Exercises:
1 – From the text below on vitreous in proliferative diabetic retinopathy, write out word for word the part that opens with the words containing "Conclusions: In the" and closes with "of this article.".
2 – Answer these questions using the text below on vitreous in proliferative diabetic retinopathy:
(a) How many vitreous cells were included in the integrated scRNA-seq analysis?
(b) With what tool was Figure 1 created?
(c) What does the abbreviation MAIT stand for?
3 – List every keyword given in the text below on vitreous in proliferative diabetic retinopathy.

── Text segment

Conclusions: In the first single-cell transcriptomic characterization of human vitreous in a disease state, we show PDR vitreous is primarily composed of T cells, a critical component of adaptive immunity, with activity and proportions distinct from T cells within the peripheral blood, and neutrophils are essentially absent. These results demonstrate the feasibility of liquid vitreous biopsies via collection of otherwise discarded, diluted cassette washings during vitrectomy to gain mechanistic and therapeutic insights into human vitreoretinal disease.

Financial disclosures: Proprietary or commercial disclosure may be found in the Footnotes and Disclosures at the end of this article.

Keywords: Diabetic retina; PDR; PPV; Pars plana vitrectomy; Proliferative diabetic retinopathy; Single cell; Vitreous.

Figure 1

Single-cell atlas of the human vitreous and peripheral blood mononuclear cells (PBMCs) in individuals with proliferative diabetic retinopathy (PDR) A, Schematic diagram of study design with sample collection from vitreous and PBMCs from each human donor undergoing vitrectomy for proliferative diabetic retinopathy (PDR). Uniform Manifold Approximation and Projection (UMAP) of integrated scRNA-seq analysis of the vitreous (13 675 cells) and PBMCs (22 636 cells) from all 6 eyes resulting in 36 311 cells in total. Major immune cell populations are shown in (B) with comparison of these populations between the vitreous and peripheral samples in (D). The retrospective distribution of major immune cell populations by proportion (C) and cell numbers (E) per donor eye. F, Dot plot of differentially expressed genes in each identified cluster and associated immune cell population. This figure was created with BioRender.com.

Figure 3

Distinct effector profiles of T-cell populations within vitreous and PBMC populations from individuals with PDR. A, UMAP plot of the cluster identifications for effector T-cell populations and their cytotoxic profiles and (B) respective UMAP plot of cell location from the vitreous and peripheral blood. (C) Dot plot of differentially expressed genes in each identified cluster and effector T-cell population. Comparison of (D) cell counts and (E) proportion of T cells per cluster in vitreous and PBMC tissues. Enriched gene ontology biological processes found in (F) CD4 memory T cells and (G) CD8 memory T cells when comparing vitreous to PBMCs. NK = natural killer; MAIT = mucosal-associated invariant T; Treg = regulatory T cell; FC = fold change; FDR = false discovery rate; PBMC = peripheral blood mononuclear cell; PDR = proliferative diabetic retinopathy; UMAP = Uniform Manifold Approximation and Projection.

────
── Dataset excerpt

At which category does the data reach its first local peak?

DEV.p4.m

────

Answers to each task:
1 –
Conclusions: In the first single-cell transcriptomic characterization of human vitreous in a disease state, we show PDR vitreous is primarily composed of T cells, a critical component of adaptive immunity, with activity and proportions distinct from T cells within the peripheral blood, and neutrophils are essentially absent. These results demonstrate the feasibility of liquid vitreous biopsies via collection of otherwise discarded, diluted cassette washings during vitrectomy to gain mechanistic and therapeutic insights into human vitreoretinal disease.

Financial disclosures: Proprietary or commercial disclosure may be found in the Footnotes and Disclosures at the end of this article.

2 –
(a) 13 675 cells
(b) BioRender.com
(c) Mucosal-associated invariant T

3 –
Diabetic retina
PDR
PPV
Pars plana vitrectomy
Proliferative diabetic retinopathy
Single cell
Vitreous